* TASK
This task calls for every entry below to be repeated exactly, without the pictures.

= Beginning of Section =

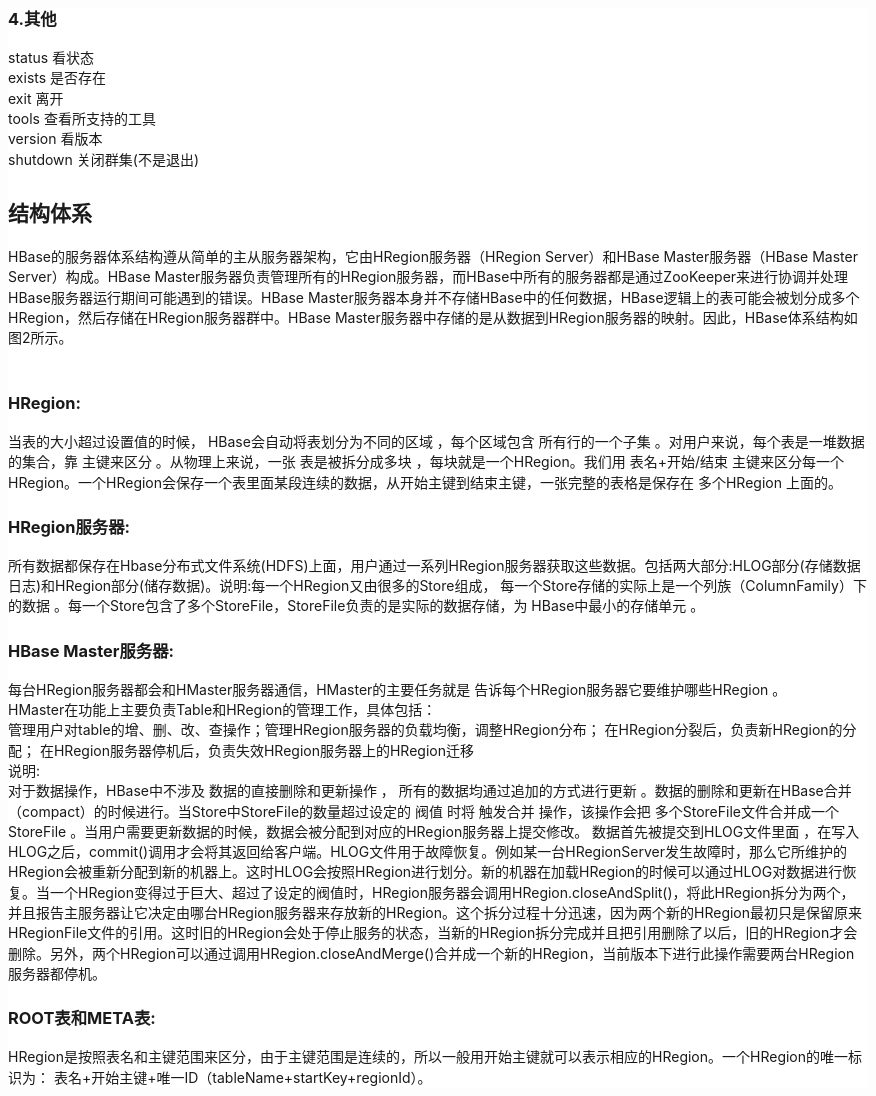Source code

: <a></a>
<h3 class="subsection_"><a></a><a id="magicparlabel-4853">4.其他</a></h3>
<a></a>
<div class="standard"><a></a><a id="magicparlabel-4854">status 看状态</a></div>
<a></a>
<div class="standard"><a></a><a id="magicparlabel-4855">exists 是否存在</a></div>
<a></a>
<div class="standard"><a></a><a id="magicparlabel-4856">exit 离开</a></div>
<a></a>
<div class="standard"><a></a><a id="magicparlabel-4857">tools 查看所支持的工具</a></div>
<a></a>
<div class="standard"><a></a><a id="magicparlabel-4858">version 看版本</a></div>
<a></a>
<div class="standard"><a></a><a id="magicparlabel-4859">shutdown 关闭群集(不是退出)</a></div>
<a></a>
<h2 class="section_"><a></a><a id="magicparlabel-4860">结构体系</a></h2>
<a></a>
<div class="standard"><a></a><a id="magicparlabel-4861">HBase的服务器体系结构遵从简单的主从服务器架构，它由HRegion服务器（HRegion Server）和HBase Master服务器（HBase Master Server）构成。HBase Master服务器负责管理所有的HRegion服务器，而HBase中所有的服务器都是通过ZooKeeper来进行协调并处理HBase服务器运行期间可能遇到的错误。HBase
 Master服务器本身并不存储HBase中的任何数据，HBase逻辑上的表可能会被划分成多个HRegion，然后存储在HRegion服务器群中。HBase Master服务器中存储的是从数据到HRegion服务器的映射。因此，HBase体系结构如图2所示。</a></div>
<a></a>
<div class="standard"><a></a><br></div>
<a id="magicparlabel-4862"></a>
<h3 class="subsection_"><a></a><a id="magicparlabel-4863">HRegion:</a></h3>
<a></a>
<div class="standard"><a></a><a id="magicparlabel-4864">当表的大小超过设置值的时候， HBase会自动将表划分为不同的区域 ，每个区域包含 所有行的一个子集 。对用户来说，每个表是一堆数据的集合，靠 主键来区分 。从物理上来说，一张 表是被拆分成多块 ，每块就是一个HRegion。我们用
 表名+开始/结束 主键来区分每一个HRegion。一个HRegion会保存一个表里面某段连续的数据，从开始主键到结束主键，一张完整的表格是保存在 多个HRegion 上面的。</a></div>
<a></a>
<h3 class="subsection_"><a></a><a id="magicparlabel-4865">HRegion服务器:</a></h3>
<a></a>
<div class="standard"><a></a><a id="magicparlabel-4866">所有数据都保存在Hbase分布式文件系统(HDFS)上面，用户通过一系列HRegion服务器获取这些数据。包括两大部分:HLOG部分(存储数据日志)和HRegion部分(储存数据)。说明:每一个HRegion又由很多的Store组成，
 每一个Store存储的实际上是一个列族（ColumnFamily）下的数据 。每一个Store包含了多个StoreFile，StoreFile负责的是实际的数据存储，为 HBase中最小的存储单元 。</a></div>
<a></a>
<h3 class="subsection_"><a></a><a id="magicparlabel-4867">HBase Master服务器:</a></h3>
<a></a>
<div class="standard"><a></a><a id="magicparlabel-4868">每台HRegion服务器都会和HMaster服务器通信，HMaster的主要任务就是 告诉每个HRegion服务器它要维护哪些HRegion 。</a></div>
<a></a>
<div class="standard"><a></a><a id="magicparlabel-4869">HMaster在功能上主要负责Table和HRegion的管理工作，具体包括：</a></div>
<a></a>
<a></a><a id="magicparlabel-4870"></a>
管理用户对table的增、删、改、查操作；管理HRegion服务器的负载均衡，调整HRegion分布； 在HRegion分裂后，负责新HRegion的分配； 在HRegion服务器停机后，负责失效HRegion服务器上的HRegion迁移<a></a>
<div class="standard"><a></a><a id="magicparlabel-4874">说明:</a></div>
<a></a>
<a></a><a id="magicparlabel-4875"></a>
对于数据操作，HBase中不涉及 数据的直接删除和更新操作 ， 所有的数据均通过追加的方式进行更新 。数据的删除和更新在HBase合并（compact）的时候进行。当Store中StoreFile的数量超过设定的 阀值 时将 触发合并 操作，该操作会把 多个StoreFile文件合并成一个StoreFile 。当用户需要更新数据的时候，数据会被分配到对应的HRegion服务器上提交修改。 数据首先被提交到HLOG文件里面 ，在写入HLOG之后，commit()调用才会将其返回给客户端。HLOG文件用于故障恢复。例如某一台HRegionServer发生故障时，那么它所维护的HRegion会被重新分配到新的机器上。这时HLOG会按照HRegion进行划分。新的机器在加载HRegion的时候可以通过HLOG对数据进行恢复。当一个HRegion变得过于巨大、超过了设定的阀值时，HRegion服务器会调用HRegion.closeAndSplit()，将此HRegion拆分为两个，并且报告主服务器让它决定由哪台HRegion服务器来存放新的HRegion。这个拆分过程十分迅速，因为两个新的HRegion最初只是保留原来HRegionFile文件的引用。这时旧的HRegion会处于停止服务的状态，当新的HRegion拆分完成并且把引用删除了以后，旧的HRegion才会删除。另外，两个HRegion可以通过调用HRegion.closeAndMerge()合并成一个新的HRegion，当前版本下进行此操作需要两台HRegion服务器都停机。<a></a>
<h3 class="subsection_"><a></a><a id="magicparlabel-4879">ROOT表和META表:</a></h3>
<a></a>
<div class="standard"><a></a><a id="magicparlabel-4880">HRegion是按照表名和主键范围来区分，由于主键范围是连续的，所以一般用开始主键就可以表示相应的HRegion。一个HRegion的唯一标识为： 表名+开始主键+唯一ID（tableName+startKey+regionId）。</a></div>
<a></a>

= End of Section =

* ANSWER FOR THE TASK
Source code

: <a></a>
<h3 class="subsection_"><a></a><a id="magicparlabel-4853">4.其他</a></h3>
<a></a>
<div class="standard"><a></a><a id="magicparlabel-4854">status 看状态</a></div>
<a></a>
<div class="standard"><a></a><a id="magicparlabel-4855">exists 是否存在</a></div>
<a></a>
<div class="standard"><a></a><a id="magicparlabel-4856">exit 离开</a></div>
<a></a>
<div class="standard"><a></a><a id="magicparlabel-4857">tools 查看所支持的工具</a></div>
<a></a>
<div class="standard"><a></a><a id="magicparlabel-4858">version 看版本</a></div>
<a></a>
<div class="standard"><a></a><a id="magicparlabel-4859">shutdown 关闭群集(不是退出)</a></div>
<a></a>
<h2 class="section_"><a></a><a id="magicparlabel-4860">结构体系</a></h2>
<a></a>
<div class="standard"><a></a><a id="magicparlabel-4861">HBase的服务器体系结构遵从简单的主从服务器架构，它由HRegion服务器（HRegion Server）和HBase Master服务器（HBase Master Server）构成。HBase Master服务器负责管理所有的HRegion服务器，而HBase中所有的服务器都是通过ZooKeeper来进行协调并处理HBase服务器运行期间可能遇到的错误。HBase
 Master服务器本身并不存储HBase中的任何数据，HBase逻辑上的表可能会被划分成多个HRegion，然后存储在HRegion服务器群中。HBase Master服务器中存储的是从数据到HRegion服务器的映射。因此，HBase体系结构如图2所示。</a></div>
<a></a>
<div class="standard"><a></a><br></div>
<a id="magicparlabel-4862"></a>
<h3 class="subsection_"><a></a><a id="magicparlabel-4863">HRegion:</a></h3>
<a></a>
<div class="standard"><a></a><a id="magicparlabel-4864">当表的大小超过设置值的时候， HBase会自动将表划分为不同的区域 ，每个区域包含 所有行的一个子集 。对用户来说，每个表是一堆数据的集合，靠 主键来区分 。从物理上来说，一张 表是被拆分成多块 ，每块就是一个HRegion。我们用
 表名+开始/结束 主键来区分每一个HRegion。一个HRegion会保存一个表里面某段连续的数据，从开始主键到结束主键，一张完整的表格是保存在 多个HRegion 上面的。</a></div>
<a></a>
<h3 class="subsection_"><a></a><a id="magicparlabel-4865">HRegion服务器:</a></h3>
<a></a>
<div class="standard"><a></a><a id="magicparlabel-4866">所有数据都保存在Hbase分布式文件系统(HDFS)上面，用户通过一系列HRegion服务器获取这些数据。包括两大部分:HLOG部分(存储数据日志)和HRegion部分(储存数据)。说明:每一个HRegion又由很多的Store组成，
 每一个Store存储的实际上是一个列族（ColumnFamily）下的数据 。每一个Store包含了多个StoreFile，StoreFile负责的是实际的数据存储，为 HBase中最小的存储单元 。</a></div>
<a></a>
<h3 class="subsection_"><a></a><a id="magicparlabel-4867">HBase Master服务器:</a></h3>
<a></a>
<div class="standard"><a></a><a id="magicparlabel-4868">每台HRegion服务器都会和HMaster服务器通信，HMaster的主要任务就是 告诉每个HRegion服务器它要维护哪些HRegion 。</a></div>
<a></a>
<div class="standard"><a></a><a id="magicparlabel-4869">HMaster在功能上主要负责Table和HRegion的管理工作，具体包括：</a></div>
<a></a>
<a></a><a id="magicparlabel-4870"></a>
管理用户对table的增、删、改、查操作；管理HRegion服务器的负载均衡，调整HRegion分布； 在HRegion分裂后，负责新HRegion的分配； 在HRegion服务器停机后，负责失效HRegion服务器上的HRegion迁移<a></a>
<div class="standard"><a></a><a id="magicparlabel-4874">说明:</a></div>
<a></a>
<a></a><a id="magicparlabel-4875"></a>
对于数据操作，HBase中不涉及 数据的直接删除和更新操作 ， 所有的数据均通过追加的方式进行更新 。数据的删除和更新在HBase合并（compact）的时候进行。当Store中StoreFile的数量超过设定的 阀值 时将 触发合并 操作，该操作会把 多个StoreFile文件合并成一个StoreFile 。当用户需要更新数据的时候，数据会被分配到对应的HRegion服务器上提交修改。 数据首先被提交到HLOG文件里面 ，在写入HLOG之后，commit()调用才会将其返回给客户端。HLOG文件用于故障恢复。例如某一台HRegionServer发生故障时，那么它所维护的HRegion会被重新分配到新的机器上。这时HLOG会按照HRegion进行划分。新的机器在加载HRegion的时候可以通过HLOG对数据进行恢复。当一个HRegion变得过于巨大、超过了设定的阀值时，HRegion服务器会调用HRegion.closeAndSplit()，将此HRegion拆分为两个，并且报告主服务器让它决定由哪台HRegion服务器来存放新的HRegion。这个拆分过程十分迅速，因为两个新的HRegion最初只是保留原来HRegionFile文件的引用。这时旧的HRegion会处于停止服务的状态，当新的HRegion拆分完成并且把引用删除了以后，旧的HRegion才会删除。另外，两个HRegion可以通过调用HRegion.closeAndMerge()合并成一个新的HRegion，当前版本下进行此操作需要两台HRegion服务器都停机。<a></a>
<h3 class="subsection_"><a></a><a id="magicparlabel-4879">ROOT表和META表:</a></h3>
<a></a>
<div class="standard"><a></a><a id="magicparlabel-4880">HRegion是按照表名和主键范围来区分，由于主键范围是连续的，所以一般用开始主键就可以表示相应的HRegion。一个HRegion的唯一标识为： 表名+开始主键+唯一ID（tableName+startKey+regionId）。</a></div>
<a></a>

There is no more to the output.